## Data extracts
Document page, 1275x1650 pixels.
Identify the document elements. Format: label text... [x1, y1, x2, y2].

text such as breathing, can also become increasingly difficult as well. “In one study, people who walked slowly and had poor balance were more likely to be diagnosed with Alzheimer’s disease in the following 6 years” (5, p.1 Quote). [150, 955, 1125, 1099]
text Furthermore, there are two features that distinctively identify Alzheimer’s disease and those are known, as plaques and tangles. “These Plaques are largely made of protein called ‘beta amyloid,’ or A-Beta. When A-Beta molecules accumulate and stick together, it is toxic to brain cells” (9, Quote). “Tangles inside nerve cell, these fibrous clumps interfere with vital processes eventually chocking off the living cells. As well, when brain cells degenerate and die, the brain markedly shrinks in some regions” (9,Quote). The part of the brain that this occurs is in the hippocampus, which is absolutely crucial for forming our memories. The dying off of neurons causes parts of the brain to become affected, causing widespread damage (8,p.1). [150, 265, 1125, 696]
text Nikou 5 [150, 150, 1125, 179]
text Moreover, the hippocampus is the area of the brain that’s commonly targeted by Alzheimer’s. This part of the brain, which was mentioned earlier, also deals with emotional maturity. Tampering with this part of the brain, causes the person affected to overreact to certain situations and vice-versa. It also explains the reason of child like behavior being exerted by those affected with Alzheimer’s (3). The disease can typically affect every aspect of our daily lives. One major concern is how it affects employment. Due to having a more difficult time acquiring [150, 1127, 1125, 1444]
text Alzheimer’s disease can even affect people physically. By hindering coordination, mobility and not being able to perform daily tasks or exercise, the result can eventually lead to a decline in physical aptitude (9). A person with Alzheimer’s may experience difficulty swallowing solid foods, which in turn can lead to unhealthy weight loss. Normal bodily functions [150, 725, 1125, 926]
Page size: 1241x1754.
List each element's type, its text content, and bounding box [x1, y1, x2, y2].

## Work instruction
Output the records exactly, so that each line matches what was given.

## Task output
Document page, 1275x1650 pixels.
Identify the document elements. Format: label text... [x1, y1, x2, y2].

text such as breathing, can also become increasingly difficult as well. “In one study, people who walked slowly and had poor balance were more likely to be diagnosed with Alzheimer’s disease in the following 6 years” (5, p.1 Quote). [150, 955, 1125, 1099]
text Furthermore, there are two features that distinctively identify Alzheimer’s disease and those are known, as plaques and tangles. “These Plaques are largely made of protein called ‘beta amyloid,’ or A-Beta. When A-Beta molecules accumulate and stick together, it is toxic to brain cells” (9, Quote). “Tangles inside nerve cell, these fibrous clumps interfere with vital processes eventually chocking off the living cells. As well, when brain cells degenerate and die, the brain markedly shrinks in some regions” (9,Quote). The part of the brain that this occurs is in the hippocampus, which is absolutely crucial for forming our memories. The dying off of neurons causes parts of the brain to become affected, causing widespread damage (8,p.1). [150, 265, 1125, 696]
text Nikou 5 [150, 150, 1125, 179]
text Moreover, the hippocampus is the area of the brain that’s commonly targeted by Alzheimer’s. This part of the brain, which was mentioned earlier, also deals with emotional maturity. Tampering with this part of the brain, causes the person affected to overreact to certain situations and vice-versa. It also explains the reason of child like behavior being exerted by those affected with Alzheimer’s (3). The disease can typically affect every aspect of our daily lives. One major concern is how it affects employment. Due to having a more difficult time acquiring [150, 1127, 1125, 1444]
text Alzheimer’s disease can even affect people physically. By hindering coordination, mobility and not being able to perform daily tasks or exercise, the result can eventually lead to a decline in physical aptitude (9). A person with Alzheimer’s may experience difficulty swallowing solid foods, which in turn can lead to unhealthy weight loss. Normal bodily functions [150, 725, 1125, 926]
Page size: 1241x1754.
List each element's type, its text content, and bounding box [x1, y1, x2, y2].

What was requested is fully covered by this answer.